How Femtosecond Laser Technology Works

This generation of lasers delivers rapid pulses of light through the surface of your cornea to a customized set of pre-programmed depths and positions within the cornea to create a microscopic bubble at each site. The laser moves across your eye creating a layer of microscopic bubbles that connect to form a custom sculpted corneal flap or corneal lenticule that compensates for natural variation in your corneal thickness, and the shape and size of your eye.

ISA® Blade-Free Implantable Collamer/Contact Lens (ICL)/Phakic Intraocular Lens

These are artificial lenses that can be placed inside the eye in front of the natural lens to correct for high degrees of nearsightedness, farsightedness and astigmatism. The surgical procedure involved is similar to the second step in ISA® Customized Laser Refractive Cataract Surgery, but without the removal of the patient’s natural lens. Retaining your natural lens preserves your eye’s natural ability to focus.

This is the safer approach to vision correction in some cases and can result in better vision than ISA® Customized LASIK for these patients.

ISA® Customized Laser Refractive Lens Exchange (RLE)

RLE is for patients with high levels of nearsightedness or farsightedness who have early lens opacities. RLE is performed the same as ISA Customized Laser Cataract Surgery.
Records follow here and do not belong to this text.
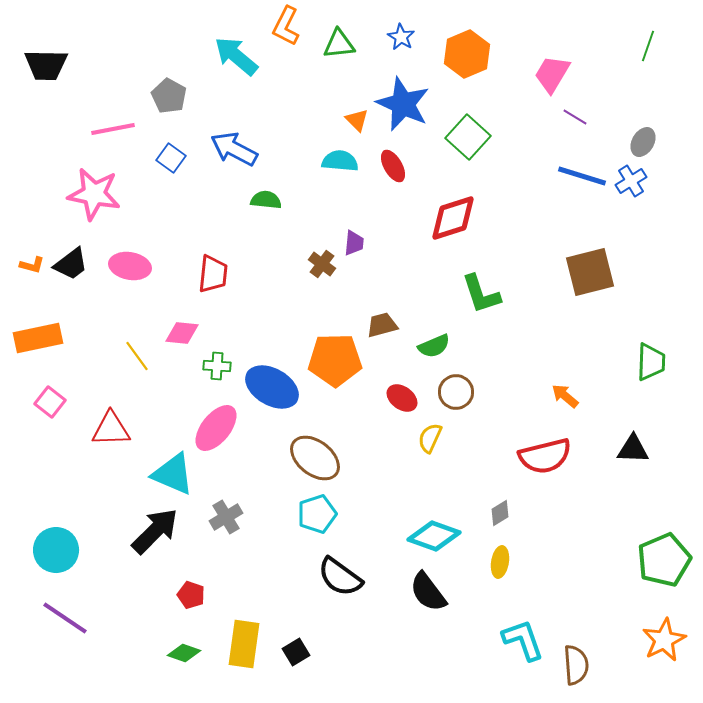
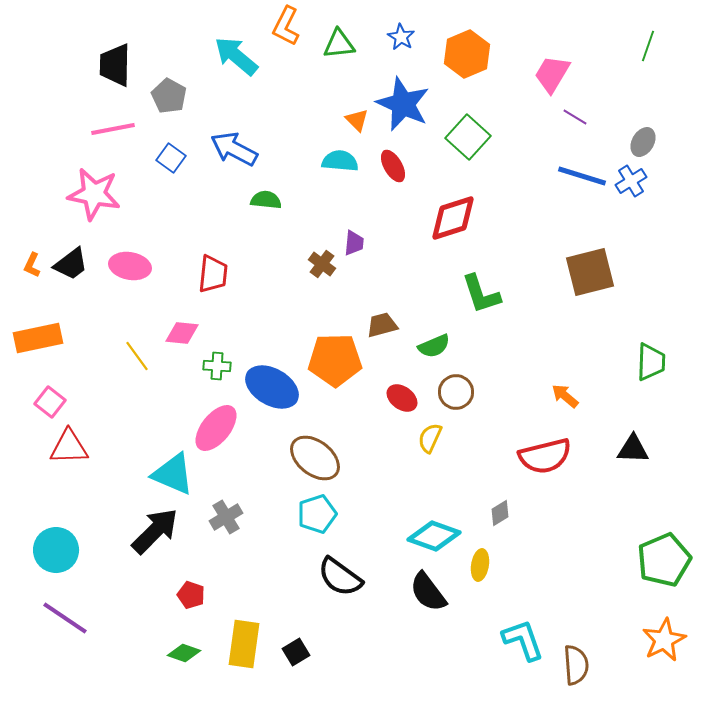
black trapezoid at (46, 65): moved 69 px right; rotated 90 degrees clockwise
orange L-shape at (32, 265): rotated 100 degrees clockwise
red triangle at (111, 429): moved 42 px left, 18 px down
yellow ellipse at (500, 562): moved 20 px left, 3 px down
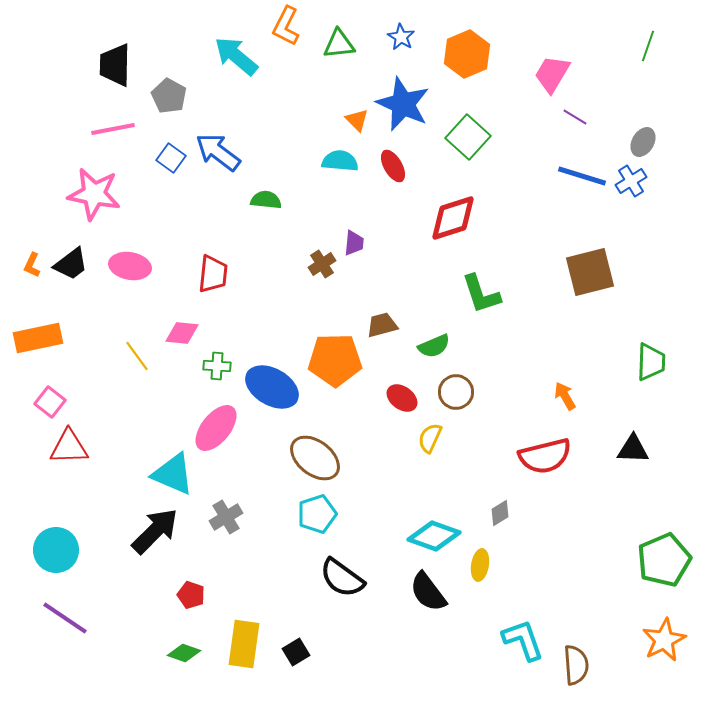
blue arrow at (234, 149): moved 16 px left, 3 px down; rotated 9 degrees clockwise
brown cross at (322, 264): rotated 20 degrees clockwise
orange arrow at (565, 396): rotated 20 degrees clockwise
black semicircle at (340, 577): moved 2 px right, 1 px down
This is a 10-15 minute procedure that replaces the natural lens with an artificial lens and will prevent any future need for cataract surgery. The RLE procedure itself is more predictable than cataract surgery because minimally opacified lenses require less energy (typically ultrasonic energy) to remove.
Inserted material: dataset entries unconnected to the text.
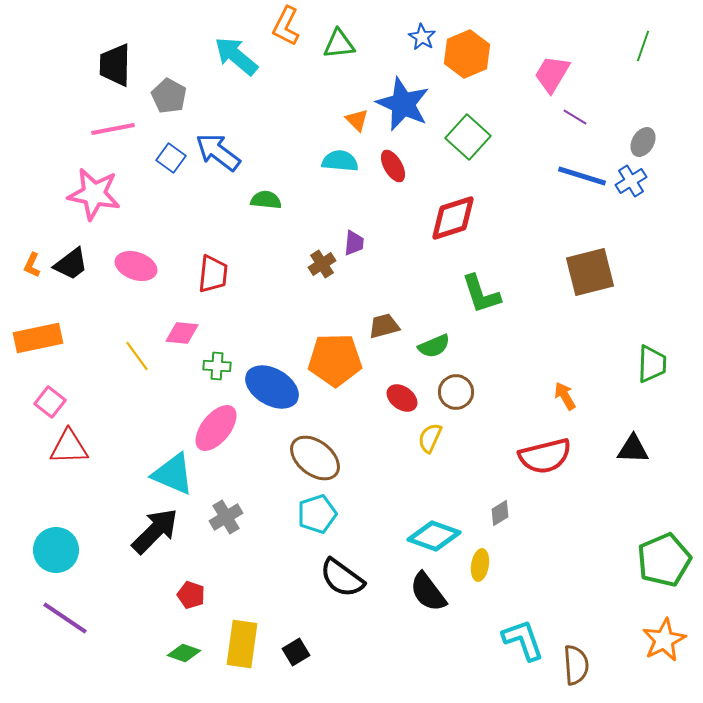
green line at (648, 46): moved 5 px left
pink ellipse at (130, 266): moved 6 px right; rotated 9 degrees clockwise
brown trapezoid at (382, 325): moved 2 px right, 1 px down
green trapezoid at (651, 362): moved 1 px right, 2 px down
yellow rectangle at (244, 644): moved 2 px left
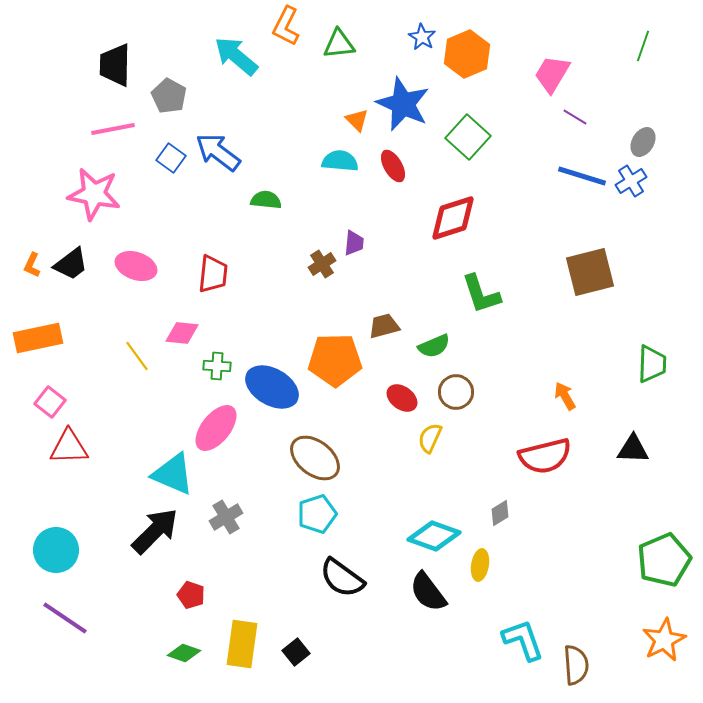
black square at (296, 652): rotated 8 degrees counterclockwise
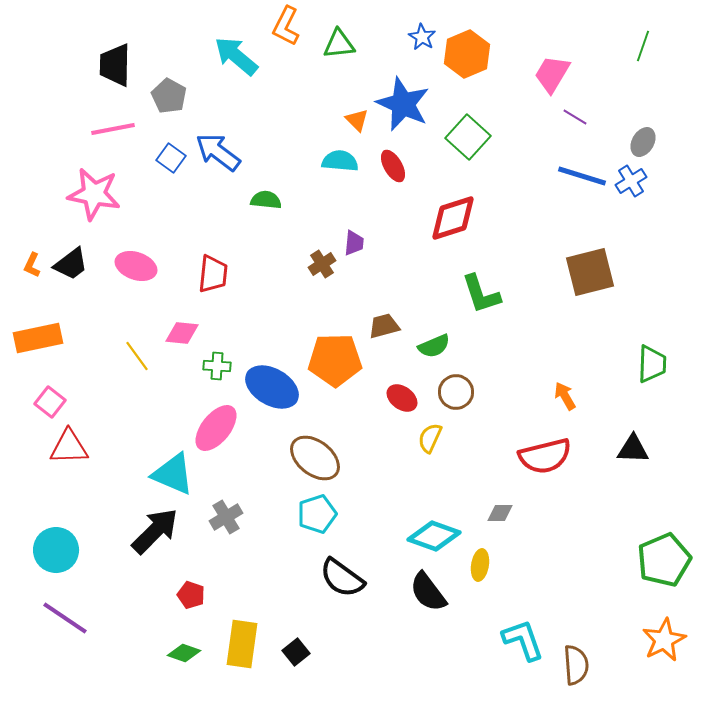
gray diamond at (500, 513): rotated 32 degrees clockwise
RLE is typically customized to concurrently treat for presbyopia using ISA® Customized Bespoke Blended Vision, using a customized selection of appropriate of lenses and technologies.

ISA® Customized Bespoke Blended Vision

Blended Vision is the use of one eye for distance vision and the other eye for intermediate vision. It involves using intraocular lenses and laser vision techniques to optimize the result depending on the patient’s refractive error and visual requirements.

ISA® Customized Arcuate Keratotomy (with or without Femtosecond Laser)

This is a corneal procedure used in combination with any intraocular lens used for RLE to correct for astigmatism at the time of surgery. It involves the creation of typically paired corneal channels that act to flatten the cornea and therefore decrease astigmatism in the location of those channels. These channels can be created with a Femtosecond Laser for increased accuracy, consistency, corneal structural integrity and a decreased chance of infection.

Pocket Inlays

Pocket inlays can also be used to correct for various forms of refractive error that are not treatable by the current laser vision technologies. This procedure involves using a Femtosecond Laser to create pocket inlays.

Conductive Keratoplasty

Conductive Keratoplasty involves using radio frequency energy to heat the cornea at specific sites to cause discrete tissue shrinkage. This results in a steeper cornea to either correct for farsightedness or create a multifocal cornea, when alternative measures would result in suboptimal results.